Russia has increasingly introduced restrictions on Internet use, including requiring encryption keys

Highlights
  • Russia has blocked the Swiss email service ProtonMail
  • ProtonMail is popular for its focus on privacy, encryption
  • ProtonMail used to send fake, anonymous bomb threats: Roskomnadzor

Russia said on Wednesday it had blocked the Swiss email service ProtonMail, popular among journalists and activists for its focus on user privacy and high level of encryption.

Russian communications watchdog Roskomnadzor said ProtonMail, which uses end-to-end encryption to protect user data, had been used to send fake, anonymous bomb threats.

Such threats have frequently led to mass evacuations of public buildings across Russia.

Roskomnadzor said that ProtonMail had refused to provide Russian authorities with information on the owners of email accounts allegedly associated with fake bomb threats.

It said these had been sent via ProtonMail since last year and that incidence had increased this month after a similar service, Smartmail.com, was blocked.

Protonmail denied having received any requests for assistance from Russian authorities and said the block would do nothing to stop bomb hoaxes but rather only limit ordinary Russians' access to privacy in communications.

"We have received reports that ProtonMail and ProtonVPN are currently partially blocked in Russia.
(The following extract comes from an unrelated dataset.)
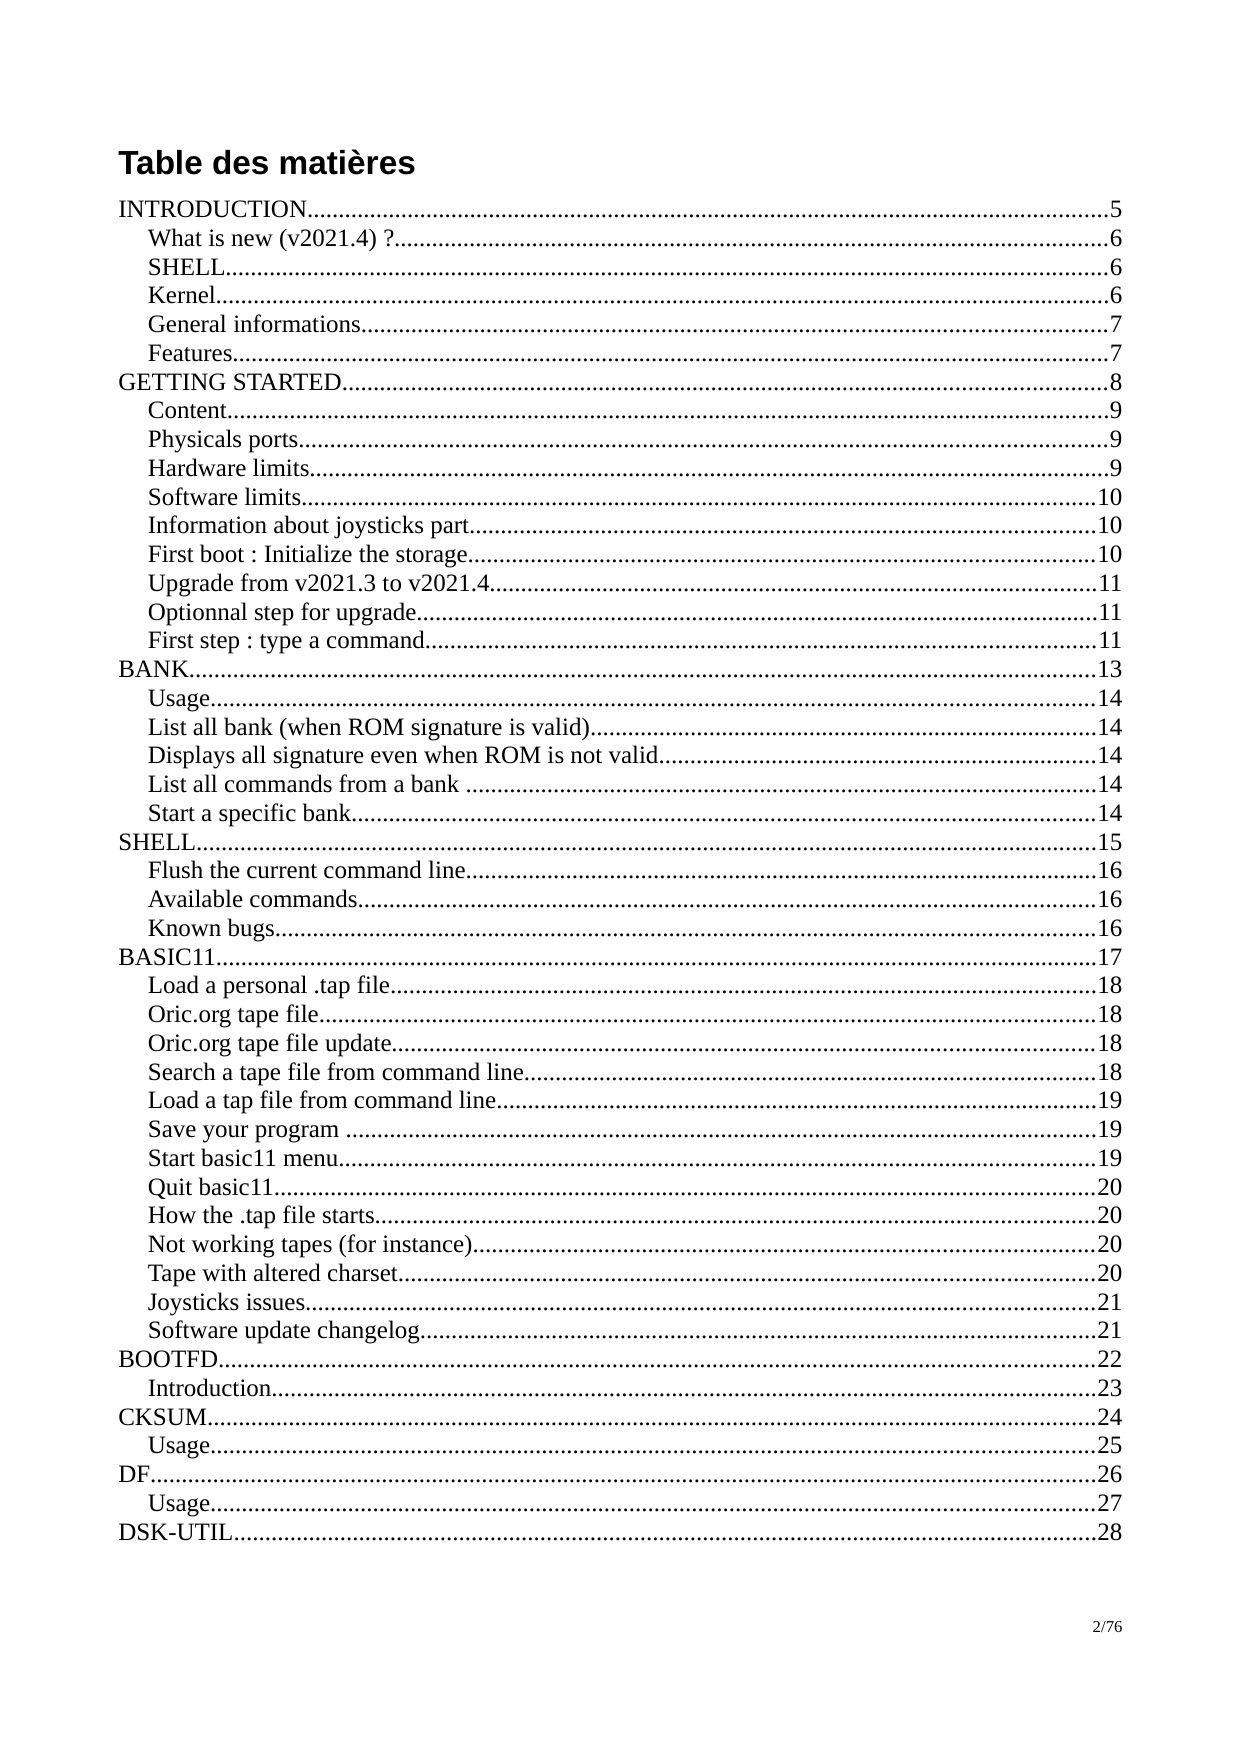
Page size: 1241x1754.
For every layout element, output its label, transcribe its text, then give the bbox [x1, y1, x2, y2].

We are reaching out to the appropriate authorities to get the block lifted as soon as possible," it said in a statement.

It said any perpetrators seeking to continue sending false bomb threats could resort to another email service or continue to access ProtonMail via a virtual private network (VPN).

"We condemn this block as a misguided measure which only serves to harm ordinary people," ProtonMail said.

Russia has increasingly introduced restrictions on Internet use, including requiring messaging services to share encryption keys with security services and asking social networks to store users' personal data on servers within the country.